▶ Your task
Nothing may be left out, so copy every entry exactly.
--- Extracted information Enclosed Below ---
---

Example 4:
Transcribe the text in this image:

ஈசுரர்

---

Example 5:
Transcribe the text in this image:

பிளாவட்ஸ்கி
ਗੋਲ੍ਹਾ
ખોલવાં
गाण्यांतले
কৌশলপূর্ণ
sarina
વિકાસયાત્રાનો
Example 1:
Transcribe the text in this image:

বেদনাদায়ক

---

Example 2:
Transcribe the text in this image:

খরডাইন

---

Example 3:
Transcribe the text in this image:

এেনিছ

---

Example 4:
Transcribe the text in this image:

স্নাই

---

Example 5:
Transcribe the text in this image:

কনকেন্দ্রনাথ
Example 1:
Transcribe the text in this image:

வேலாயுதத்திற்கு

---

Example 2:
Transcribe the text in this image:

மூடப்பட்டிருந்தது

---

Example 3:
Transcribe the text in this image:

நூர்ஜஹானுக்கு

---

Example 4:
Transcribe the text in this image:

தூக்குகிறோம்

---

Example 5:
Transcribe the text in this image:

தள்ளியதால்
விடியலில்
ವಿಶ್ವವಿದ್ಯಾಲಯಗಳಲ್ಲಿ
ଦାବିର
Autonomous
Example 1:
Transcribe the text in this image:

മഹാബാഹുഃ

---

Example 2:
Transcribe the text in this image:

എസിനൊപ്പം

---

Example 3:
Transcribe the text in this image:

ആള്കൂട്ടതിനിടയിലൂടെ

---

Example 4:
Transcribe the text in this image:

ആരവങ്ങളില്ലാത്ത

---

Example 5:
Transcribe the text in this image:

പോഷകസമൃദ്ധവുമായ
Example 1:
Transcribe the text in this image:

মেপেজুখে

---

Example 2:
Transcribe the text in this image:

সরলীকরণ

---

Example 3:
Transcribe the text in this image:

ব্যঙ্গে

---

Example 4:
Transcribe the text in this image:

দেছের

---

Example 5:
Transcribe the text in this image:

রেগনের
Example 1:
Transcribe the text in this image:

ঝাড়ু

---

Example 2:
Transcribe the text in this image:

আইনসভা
--- End of Enclosed Extracted information ---
▶ Solution to this exercise
---

Example 4:
Transcribe the text in this image:

ஈசுரர்

---

Example 5:
Transcribe the text in this image:

பிளாவட்ஸ்கி
ਗੋਲ੍ਹਾ
ખોલવાં
गाण्यांतले
কৌশলপূর্ণ
sarina
વિકાસયાત્રાનો
Example 1:
Transcribe the text in this image:

বেদনাদায়ক

---

Example 2:
Transcribe the text in this image:

খরডাইন

---

Example 3:
Transcribe the text in this image:

এেনিছ

---

Example 4:
Transcribe the text in this image:

স্নাই

---

Example 5:
Transcribe the text in this image:

কনকেন্দ্রনাথ
Example 1:
Transcribe the text in this image:

வேலாயுதத்திற்கு

---

Example 2:
Transcribe the text in this image:

மூடப்பட்டிருந்தது

---

Example 3:
Transcribe the text in this image:

நூர்ஜஹானுக்கு

---

Example 4:
Transcribe the text in this image:

தூக்குகிறோம்

---

Example 5:
Transcribe the text in this image:

தள்ளியதால்
விடியலில்
ವಿಶ್ವವಿದ್ಯಾಲಯಗಳಲ್ಲಿ
ଦାବିର
Autonomous
Example 1:
Transcribe the text in this image:

മഹാബാഹുഃ

---

Example 2:
Transcribe the text in this image:

എസിനൊപ്പം

---

Example 3:
Transcribe the text in this image:

ആള്കൂട്ടതിനിടയിലൂടെ

---

Example 4:
Transcribe the text in this image:

ആരവങ്ങളില്ലാത്ത

---

Example 5:
Transcribe the text in this image:

പോഷകസമൃദ്ധവുമായ
Example 1:
Transcribe the text in this image:

মেপেজুখে

---

Example 2:
Transcribe the text in this image:

সরলীকরণ

---

Example 3:
Transcribe the text in this image:

ব্যঙ্গে

---

Example 4:
Transcribe the text in this image:

দেছের

---

Example 5:
Transcribe the text in this image:

রেগনের
Example 1:
Transcribe the text in this image:

ঝাড়ু

---

Example 2:
Transcribe the text in this image:

আইনসভা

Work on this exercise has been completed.